Non-Glycolytic Role of the Myeloid Hexokinase 3 (HK3) in Therapy Responses of Myeloid Malignancies

Cancer cells prefer utilizing glycolysis to provide essential components for generating cellular macromolecules. A rate-limiting step in glycolysis is the ATP-dependent phosphorylation of glucose by hexokinases (HK) to yield glucose-6-phosphate (G6P). Four HK isoforms (HK1-4) have been identified in mammalian cells. HK2 expression is frequently increased in cancer cells including leukemias. Recent reports have highlighted a role for non-metabolic functions of glycolytic enzymes in cellular function, including HK2 in supporting acute myeloid leukemia (AML) stemness and therapy resistance.

We earlier identified HK3 as a transcriptional target of PU.1 (SPI-1), which is upregulated during differentiation therapy of acute promyelocytic leukemia (APL) cell lines. In contrast to ubiquitously expressed HK1 and HK2 in mammalian cells, we find HK3 gene expression significantly associated with cells of myeloid origin. In primary human CD34⁺ hematopoietic stem and progenitor cells (HSPCs), we found HK1-3 mRNA levels to be low and similar. While HK1 and HK2 mRNA levels remained stable during CD34⁺ HSPC differentiation to monocytes and granulocytes, HK3 mRNA levels significantly increased.

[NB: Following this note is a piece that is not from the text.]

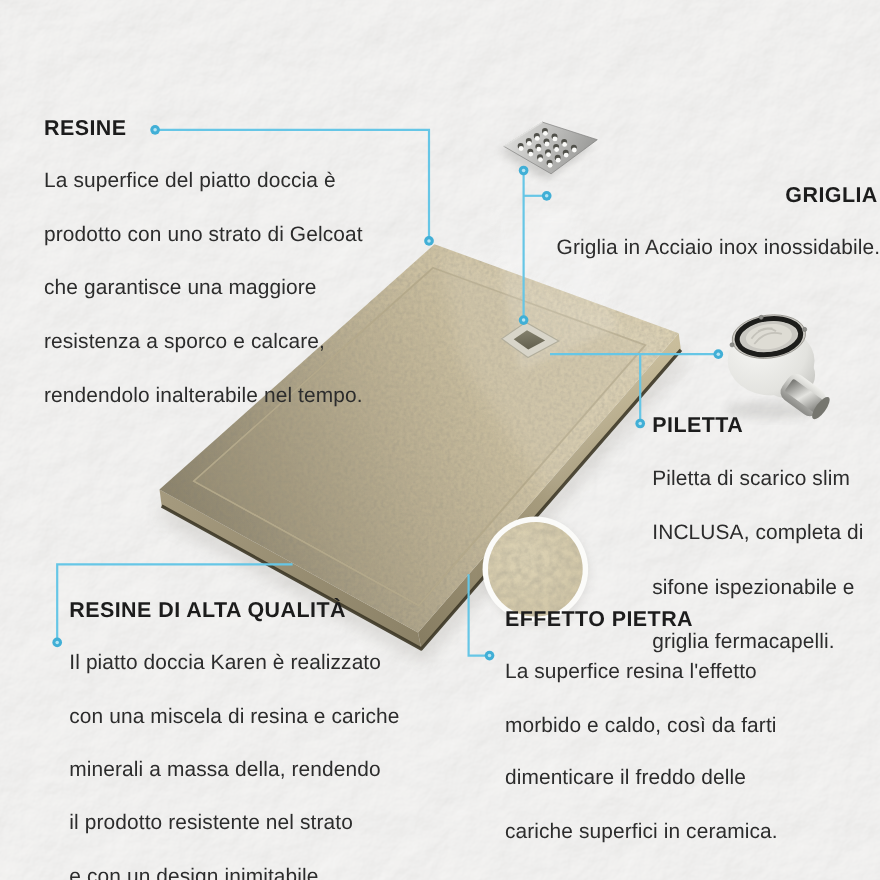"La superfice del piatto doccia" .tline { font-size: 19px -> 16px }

Based on the published oncogenic role of HK2 and our findings of increased HK3 in APL cells upon differentiation therapy, we further evaluated whether unique roles exist for HK2 and HK3 in myeloid leukemia cells. Gene disruption of HK2 or HK3 function in HL60 and NB4 AML cells resulted in the following phenotypes: a) Loss of HK2, but not HK3, function in AML cell glycolysis as determined by Seahorse analysis, and b) loss of HK3, but not HK2, increased apoptosis and DNA damage. Due to the absence of HK3-specific antibodies, we used CRISPR technology to endogenously HiBiT tag HK2 and HK3 for pull-down and mass spectrometry analysis. Findings indicated that the pro-apoptotic protein BIM directly interacts with HK3 but not HK2. This HK3-BIM interaction was validated by co-immunoprecipitation and proximity ligation assays. Binding of HK3 to BIM resulted in reduced apoptosis upon treatment with all-trans retinoic acid (ATRA). Additionally, the BH3-only proteins such as PUMA and NOXA are significantly enriched in HL60 HK3 loss-of-function cells upon ATRA treatment, based on our RNAseq findings. At the protein level, NOXA expression showed the most prominent induction in HK3-depleted HL60 cells.

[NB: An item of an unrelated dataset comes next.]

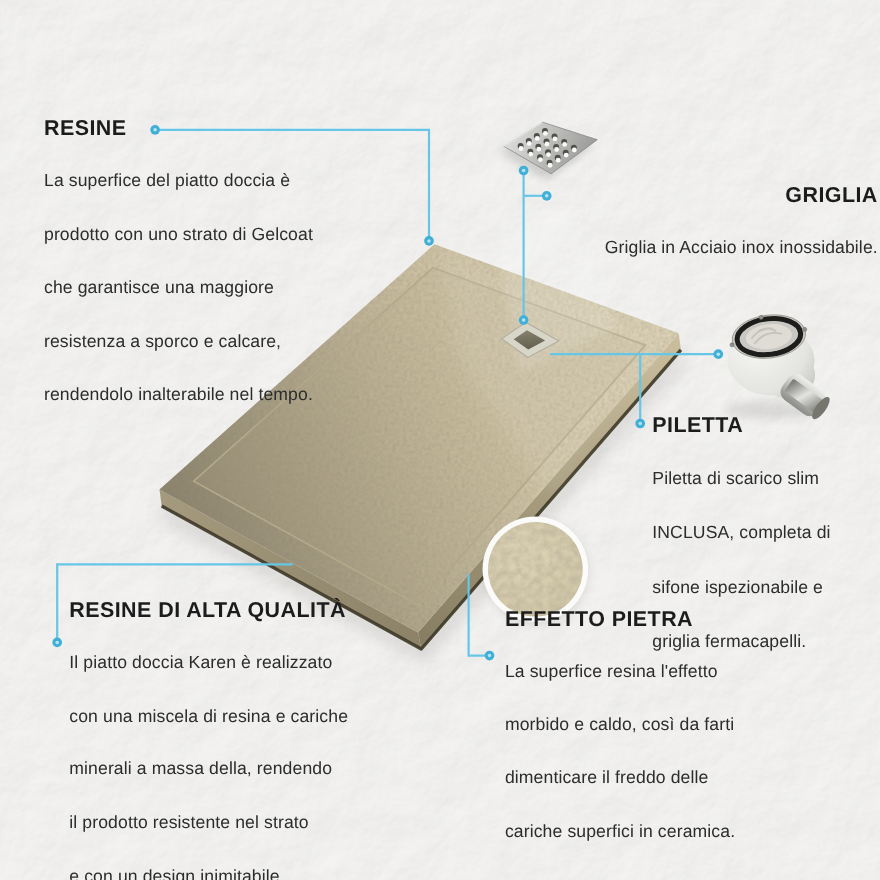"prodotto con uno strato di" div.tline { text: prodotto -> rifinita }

We found that ectopically expressing Janus kinase 2 (JAK2) V617F or JAK2 Δexon14, reported to be associated with human leukemias, in murine myeloid progenitor cells promoted a substantive increase in Hk3 mRNA compared to control transduced cells. To investigate whether Hk3 might be linked to myeloid cell protection in myeloproliferative neoplasms (MPN) upon JAK2 inhibitor treatment, we determined Hk3 expression under these conditions. Indeed, treating Ba/F3 JAK2 V617F cells with Ruxolitinib resulted in a marked, dose-dependent decrease of Hk3 mRNA expression, whereas Hk1/Hk2 levels did not significantly change. Inhibition of JAK2 can activate BIM expression via the STAT pathway. We hypothesize that increased HK3 levels, promoting increased BIM binding in MPN with JAK2 mutations, may negatively impact JAK2 inhibitor sensitivity. Ongoing studies will analyze STAT-BIM pathway and cell death in HK3 depleted human MPN cells.

Our findings provide evidence that HK3 is dispensable for glycolytic activity in myeloid cells, yet promote cell survival under ATRA or JAK2 inhibitor treatment in AML or MPN cells, respectively, possibly through direct interactions with pro-apoptotic BH3-only proteins.

No relevant conflicts of interest to declare.